The Parties and their parties

| News Editor

(Kevin Kan | Contributing Illustrator)

What’s more fun than a Political Party? A political party. Despite their attempts to appear to voters as bastions of civility and decorum, American presidents have been known to “rally.” Here are a few stories of them at their most devious, in roughly chronological order.

Not just a populist, but quite pop-ular at the time too, Andrew Jackson held several open-invite parties at the White House, the most famous of which was during his very own Welcome Week. After his inauguration, Jackson, on horseback, led a group of hundreds of supporters to the White House, where he proceeded to throw a rager for the ages. So raucous, in fact, he had to escape through a window to get away from the throngs of people attempting to meet him. 

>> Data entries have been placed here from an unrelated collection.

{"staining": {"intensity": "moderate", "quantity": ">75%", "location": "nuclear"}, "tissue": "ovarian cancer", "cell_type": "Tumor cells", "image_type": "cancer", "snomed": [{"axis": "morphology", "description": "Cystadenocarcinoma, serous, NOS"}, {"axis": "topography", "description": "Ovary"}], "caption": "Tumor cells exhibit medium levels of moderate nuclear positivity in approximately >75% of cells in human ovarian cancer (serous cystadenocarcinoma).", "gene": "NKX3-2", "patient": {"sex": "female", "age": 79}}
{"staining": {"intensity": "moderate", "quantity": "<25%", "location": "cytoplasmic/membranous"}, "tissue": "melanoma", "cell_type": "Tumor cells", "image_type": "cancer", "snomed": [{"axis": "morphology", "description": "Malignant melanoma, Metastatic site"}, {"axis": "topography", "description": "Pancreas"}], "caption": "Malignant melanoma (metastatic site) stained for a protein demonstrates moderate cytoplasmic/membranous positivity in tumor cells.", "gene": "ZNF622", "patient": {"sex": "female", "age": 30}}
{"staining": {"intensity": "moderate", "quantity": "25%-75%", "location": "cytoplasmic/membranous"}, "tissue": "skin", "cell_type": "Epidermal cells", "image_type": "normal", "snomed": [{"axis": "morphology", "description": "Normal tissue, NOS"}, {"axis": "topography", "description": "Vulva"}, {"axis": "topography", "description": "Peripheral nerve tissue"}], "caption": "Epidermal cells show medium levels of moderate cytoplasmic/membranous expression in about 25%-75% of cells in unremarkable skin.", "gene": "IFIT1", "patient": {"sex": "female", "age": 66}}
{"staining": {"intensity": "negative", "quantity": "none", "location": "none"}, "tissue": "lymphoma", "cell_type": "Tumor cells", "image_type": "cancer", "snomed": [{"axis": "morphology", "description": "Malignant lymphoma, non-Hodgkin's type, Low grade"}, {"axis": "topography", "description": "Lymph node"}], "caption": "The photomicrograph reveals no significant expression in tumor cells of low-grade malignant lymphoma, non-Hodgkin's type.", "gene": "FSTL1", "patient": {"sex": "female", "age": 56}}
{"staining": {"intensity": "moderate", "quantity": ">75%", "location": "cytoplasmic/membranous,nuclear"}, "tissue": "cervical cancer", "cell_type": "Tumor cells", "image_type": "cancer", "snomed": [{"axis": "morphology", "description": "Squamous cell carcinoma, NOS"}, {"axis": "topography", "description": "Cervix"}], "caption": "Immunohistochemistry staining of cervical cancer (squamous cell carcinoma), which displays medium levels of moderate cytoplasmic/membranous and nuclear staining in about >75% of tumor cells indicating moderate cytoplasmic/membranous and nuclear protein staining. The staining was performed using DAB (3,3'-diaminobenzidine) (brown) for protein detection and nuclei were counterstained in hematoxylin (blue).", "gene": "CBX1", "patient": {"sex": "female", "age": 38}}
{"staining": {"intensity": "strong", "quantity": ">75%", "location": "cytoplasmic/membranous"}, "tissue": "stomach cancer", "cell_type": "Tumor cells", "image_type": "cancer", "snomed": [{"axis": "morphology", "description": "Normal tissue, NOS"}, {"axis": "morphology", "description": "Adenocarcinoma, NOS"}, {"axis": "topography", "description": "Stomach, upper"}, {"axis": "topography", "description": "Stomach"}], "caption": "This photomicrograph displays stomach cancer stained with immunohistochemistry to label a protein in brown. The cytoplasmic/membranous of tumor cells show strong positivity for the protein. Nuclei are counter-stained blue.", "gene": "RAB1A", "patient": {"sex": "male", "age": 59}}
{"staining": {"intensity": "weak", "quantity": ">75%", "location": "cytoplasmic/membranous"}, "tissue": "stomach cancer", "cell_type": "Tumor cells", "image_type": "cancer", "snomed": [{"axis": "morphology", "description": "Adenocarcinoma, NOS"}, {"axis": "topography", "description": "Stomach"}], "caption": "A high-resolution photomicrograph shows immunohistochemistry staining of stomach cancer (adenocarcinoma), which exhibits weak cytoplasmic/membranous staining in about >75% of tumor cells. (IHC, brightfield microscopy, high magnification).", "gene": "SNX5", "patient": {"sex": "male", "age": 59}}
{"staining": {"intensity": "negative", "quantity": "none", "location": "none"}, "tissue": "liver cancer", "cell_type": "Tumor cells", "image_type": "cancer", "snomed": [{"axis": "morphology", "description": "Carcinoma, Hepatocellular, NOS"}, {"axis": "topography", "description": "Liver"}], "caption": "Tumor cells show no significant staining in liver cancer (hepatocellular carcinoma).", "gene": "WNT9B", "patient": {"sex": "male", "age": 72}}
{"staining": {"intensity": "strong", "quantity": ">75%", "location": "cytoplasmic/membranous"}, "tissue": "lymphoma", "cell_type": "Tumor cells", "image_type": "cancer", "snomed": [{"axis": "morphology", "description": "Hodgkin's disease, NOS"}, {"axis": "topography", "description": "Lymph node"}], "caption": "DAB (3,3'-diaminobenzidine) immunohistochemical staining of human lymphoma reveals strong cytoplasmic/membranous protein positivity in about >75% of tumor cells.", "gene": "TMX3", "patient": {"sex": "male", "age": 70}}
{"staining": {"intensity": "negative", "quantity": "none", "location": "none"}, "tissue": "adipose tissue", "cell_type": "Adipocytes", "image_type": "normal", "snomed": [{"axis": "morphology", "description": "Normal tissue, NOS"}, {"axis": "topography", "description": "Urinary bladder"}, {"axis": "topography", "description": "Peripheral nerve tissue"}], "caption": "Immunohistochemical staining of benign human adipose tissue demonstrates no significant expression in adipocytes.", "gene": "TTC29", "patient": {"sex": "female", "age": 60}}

At Jackson’s very last open-invite party there was an air of…cheese. For two entire years, Jackson displayed a 1,400-pound block of cheddar cheese gifted to him by rural New York farmers. According to the White House Historical Society, in 1837, Jackson allowed Washington, D.C. residents to come to the White House and take a hunk of cheese home. 

The events of Jackson’s last party prompted President Barack Obama, from 2014 to 2016, to host “Big Block of Cheese Day,” where he would answer questions online directly from common people — a fromage to Jackson’s populism.

On the very opposite end of the partying spectrum, President Calvin Coolidge was much happier being a popular loner. Once, according to Politico, “Silent Cal” was told by a woman sitting next to him at a dinner that she could get him to say more than three words to her. In response, he told her succinctly: “You lose.”

Coolidge was a far cry from the man who brought him to the White House in the first place (as Vice President): Warren G. Harding. Despite voting for Prohibition as a Senator, Harding kept the White House bar stocked with drinks and regularly brought whiskey to golf courses. Harding also held poker nights twice a week in a smoky and booze-filled White House. One legend says that he actually gambled away the White House china!

Perhaps the least surprising of our partying Presidents was John F. Kennedy. Kennedy, most infamously, was said to have had an affair with Marilyn Monroe. Amidst partying with the likes of Frank Sinatra and Judy Garland, Kennedy is also alleged to have had many other mistresses. One pair of mistresses were given the nicknames Fiddle and Faddle by Secret Service Agents.

According to “Party like a President,” a book on presidential debauchery by Brian Abrams, Kennedy would often meet Fiddle and Faddle — then interns at the White House — in the White House pool and skinny-dip with them. Other allegations include using poppers with the two! Kennedy would do all of this while his wife, Jacqueline, was out of the house.

The book also claims that JFK once smoked three joints with a mistress, but rejected a fourth. His reasoning? “What if the Russians did something now?” Typical high paranoia.

Another predictably party-hard president is Bill Clinton. Even though it was his administration that passed the 1994 Crime Bill — widely known to have ramped up the War on Drugs — Clinton experimented with marijuana when studying in England. His own issues with infidelity do not need much elaboration, either. 

The road to the presidency for one of our more recent partiers, Barack Obama, was bumpy, to say the least. Obama wrote in his memoir that he indulged in “reefer” and, don’t gasp, cocaine, while in high school. In college, though, a classmate said that “he was not even close to being a party animal.”